** Start of Reading text **
Migration to the United States of America (September 23, 1998)
In 1994, my wife and children fled the country of Sudan and came to Egypt as refugees. I managed to join them in Egypt on April 5, 1996. We stayed in Egypt till 1998, and by the time we were in Egypt I went to study at the Evangelical Theological Seminary and my children went to school studying the Arabic language according to the Egyptian’s curriculum. We worshiped in the evangelical church in Zagazig city with Pastor Rumazi. He was very kind and cooperative with us and he baptized some of my children. On September 23, 1998, the government of the United States requested a number of refugees for resettlement. My family and I were among those who were processed and accepted by the American government, and we came to America on September 23, 1998. We were settled in Southern Pine Apartments in Clarkston, DeKalb County, Georgia outside of Atlanta, and I enrolled my children in various schools (High School, Elementary School).
** End of Reading text **
» Short exercise: In the migration account above, where was the family settled when they came to America?
** Start of Material supplied **
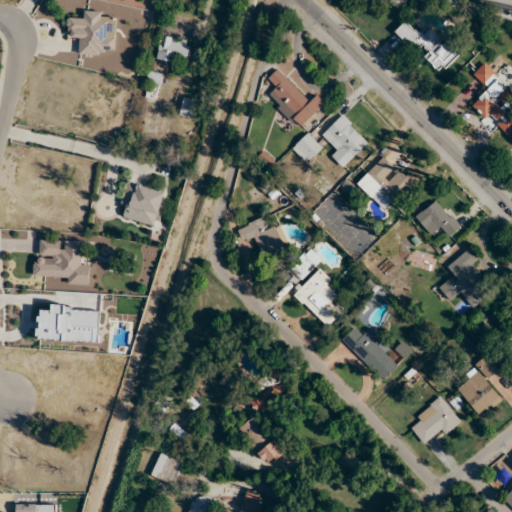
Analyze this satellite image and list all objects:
road: (503, 1)
building: (94, 33)
building: (431, 46)
building: (173, 49)
building: (293, 100)
building: (494, 100)
road: (407, 105)
building: (189, 108)
building: (344, 141)
building: (306, 147)
building: (386, 182)
road: (1, 198)
building: (142, 204)
building: (437, 220)
building: (262, 237)
building: (62, 261)
building: (423, 261)
road: (232, 279)
building: (466, 280)
building: (318, 298)
building: (370, 353)
building: (511, 379)
building: (269, 387)
building: (480, 388)
road: (2, 406)
building: (434, 420)
building: (178, 432)
building: (254, 434)
building: (270, 452)
building: (167, 469)
road: (463, 473)
building: (509, 497)
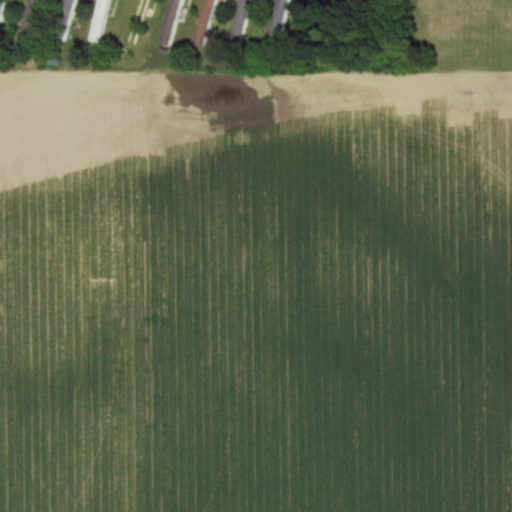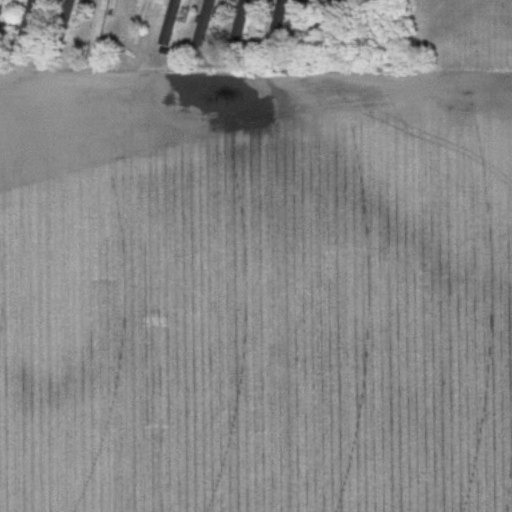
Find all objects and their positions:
building: (2, 8)
building: (68, 10)
building: (31, 19)
building: (101, 20)
building: (137, 22)
building: (172, 22)
building: (241, 22)
building: (278, 22)
building: (206, 23)
crop: (255, 295)
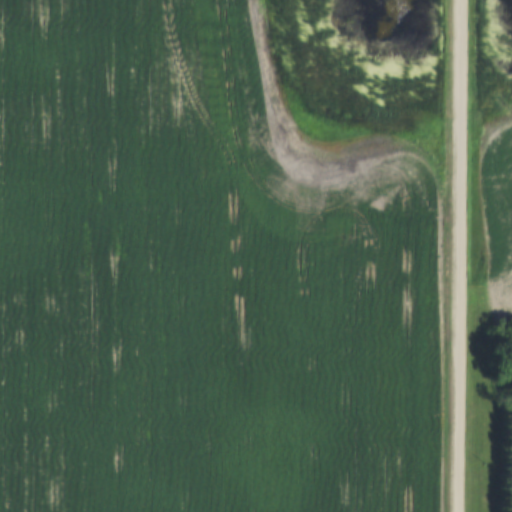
** End of Material supplied **
» Task result: At Southern Pine Apartments in Clarkston, DeKalb County, Georgia, outside of Atlanta.